Hōkūleʻa Captain and Pwo Navigator Nainoa Thompson and Hōkūleʻa Safety Officer Archie Kalepa shared updates on why the Alenuihaha can be so treacherous and why the call was made to stand by.
According to Thompson, the ʻAlenuihāhā is known for large waves and very strong winds funneled between Haleakala and the North Kohala Mountains and Mauna Kea, and when the current opposes the wind it becomes extremely dangerous. “It’s not like the wave is coming at you when it hits the canoe. Many times it’s coming down on you. It’s so steep and so tall that it breaks down on the canoes.”
“We are training for the storm, but also being smart about certain areas on the earth that you need to have high respect for, so that our job is to grow as students, grow and learn by observing nature, and so we are here waiting for nature to tell us when we can go,” added Thompson. “So we set all our schedules and our calendars, everybody has to do that. These crews are volunteers, they all got to get back. But the final decision about sailing, leaving a port is up to nature, to tell us when it’s time we’re going, and it’s not the time. So we are standing by, we are paying attention. We are being patient, that’s what we’re trained to do by the great navigator Mau Piailug.”

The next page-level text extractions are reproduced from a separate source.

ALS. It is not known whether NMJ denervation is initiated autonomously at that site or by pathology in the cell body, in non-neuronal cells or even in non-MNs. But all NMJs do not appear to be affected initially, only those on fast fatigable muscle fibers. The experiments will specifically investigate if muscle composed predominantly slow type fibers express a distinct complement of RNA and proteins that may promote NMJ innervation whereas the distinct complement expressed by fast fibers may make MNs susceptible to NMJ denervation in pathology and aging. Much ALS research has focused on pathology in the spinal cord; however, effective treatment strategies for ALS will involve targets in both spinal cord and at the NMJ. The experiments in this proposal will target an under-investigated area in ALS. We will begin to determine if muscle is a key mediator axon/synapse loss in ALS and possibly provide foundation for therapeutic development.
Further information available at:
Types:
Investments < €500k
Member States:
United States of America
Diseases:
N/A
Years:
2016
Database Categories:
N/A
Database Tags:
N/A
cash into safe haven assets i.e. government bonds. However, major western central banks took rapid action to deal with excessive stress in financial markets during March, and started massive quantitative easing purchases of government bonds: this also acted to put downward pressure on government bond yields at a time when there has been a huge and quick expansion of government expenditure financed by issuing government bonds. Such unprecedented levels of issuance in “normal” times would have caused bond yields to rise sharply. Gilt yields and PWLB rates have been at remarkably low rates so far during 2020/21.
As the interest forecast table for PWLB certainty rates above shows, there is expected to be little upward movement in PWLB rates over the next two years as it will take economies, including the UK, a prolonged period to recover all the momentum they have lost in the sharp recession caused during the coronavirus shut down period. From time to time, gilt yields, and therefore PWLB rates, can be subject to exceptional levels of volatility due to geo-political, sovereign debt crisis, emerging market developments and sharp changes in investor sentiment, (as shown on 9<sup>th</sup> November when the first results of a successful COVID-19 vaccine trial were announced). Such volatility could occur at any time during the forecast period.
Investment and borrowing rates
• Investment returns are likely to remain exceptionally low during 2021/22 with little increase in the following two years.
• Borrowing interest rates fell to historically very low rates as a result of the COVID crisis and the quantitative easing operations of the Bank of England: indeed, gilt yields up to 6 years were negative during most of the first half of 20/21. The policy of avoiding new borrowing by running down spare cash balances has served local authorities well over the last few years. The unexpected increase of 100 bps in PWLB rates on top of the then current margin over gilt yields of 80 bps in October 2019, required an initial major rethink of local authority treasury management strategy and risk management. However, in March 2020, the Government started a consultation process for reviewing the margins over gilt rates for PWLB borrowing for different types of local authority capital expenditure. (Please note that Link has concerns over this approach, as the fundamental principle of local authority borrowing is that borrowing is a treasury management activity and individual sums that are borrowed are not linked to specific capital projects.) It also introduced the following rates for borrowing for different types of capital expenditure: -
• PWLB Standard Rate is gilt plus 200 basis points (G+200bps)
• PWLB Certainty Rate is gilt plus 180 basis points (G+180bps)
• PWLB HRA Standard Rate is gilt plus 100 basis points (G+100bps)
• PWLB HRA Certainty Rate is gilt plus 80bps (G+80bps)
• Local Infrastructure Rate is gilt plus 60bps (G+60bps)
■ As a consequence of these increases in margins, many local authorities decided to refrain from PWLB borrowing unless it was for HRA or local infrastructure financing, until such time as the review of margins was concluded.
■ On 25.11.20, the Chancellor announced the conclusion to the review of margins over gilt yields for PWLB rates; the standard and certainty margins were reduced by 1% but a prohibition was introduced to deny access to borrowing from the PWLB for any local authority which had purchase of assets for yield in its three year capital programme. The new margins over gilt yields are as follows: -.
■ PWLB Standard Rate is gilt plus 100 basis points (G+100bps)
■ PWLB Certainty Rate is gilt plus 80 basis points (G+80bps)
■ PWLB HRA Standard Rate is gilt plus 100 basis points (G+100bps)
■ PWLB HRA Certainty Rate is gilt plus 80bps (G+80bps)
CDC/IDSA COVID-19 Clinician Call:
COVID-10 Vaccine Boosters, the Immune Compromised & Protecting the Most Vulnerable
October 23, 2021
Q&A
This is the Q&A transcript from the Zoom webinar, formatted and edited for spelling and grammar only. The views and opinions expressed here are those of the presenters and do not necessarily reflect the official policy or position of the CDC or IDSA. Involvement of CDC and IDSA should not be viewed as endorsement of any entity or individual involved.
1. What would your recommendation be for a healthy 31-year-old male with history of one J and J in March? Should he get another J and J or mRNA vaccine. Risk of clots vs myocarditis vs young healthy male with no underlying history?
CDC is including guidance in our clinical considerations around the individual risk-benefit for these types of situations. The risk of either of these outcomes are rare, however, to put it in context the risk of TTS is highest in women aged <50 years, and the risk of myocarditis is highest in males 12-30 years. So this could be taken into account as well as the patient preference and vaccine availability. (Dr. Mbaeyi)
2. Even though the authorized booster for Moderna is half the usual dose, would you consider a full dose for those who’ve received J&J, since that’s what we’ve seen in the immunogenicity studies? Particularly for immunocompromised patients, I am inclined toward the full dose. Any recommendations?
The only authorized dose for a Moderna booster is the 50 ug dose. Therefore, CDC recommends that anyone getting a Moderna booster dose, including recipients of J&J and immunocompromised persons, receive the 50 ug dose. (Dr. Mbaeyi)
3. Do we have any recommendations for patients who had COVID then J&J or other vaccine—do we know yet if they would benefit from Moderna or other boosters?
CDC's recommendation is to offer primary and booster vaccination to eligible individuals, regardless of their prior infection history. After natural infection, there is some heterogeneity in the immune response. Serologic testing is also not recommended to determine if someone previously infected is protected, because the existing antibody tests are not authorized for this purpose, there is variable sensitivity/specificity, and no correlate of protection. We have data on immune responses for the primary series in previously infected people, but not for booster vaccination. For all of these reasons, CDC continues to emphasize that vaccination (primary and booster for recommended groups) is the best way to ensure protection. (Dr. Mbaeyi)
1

Thompson also acknowledged that in addition to observing nature, PVS leadership is also using science and technology to help them with making these key decisions. He has been consulting with Ray Tanabe, Director, Pacific Region, NOAA National Weather Service, to get his perspective using satellite observations from space and at different positions in the ocean and on land.
“Right now the conditions are pretty rough in the ʻAlenuihāhā Channel. We’re seeing winds at least 25 knots and that corresponds to close to 30 miles an hour with higher gusts,” said Tanabe. “Because the trades have been around for a while now, the seas are also very high so we’re seeing wind waves as high as eight to 10 feet in the channel,” he added.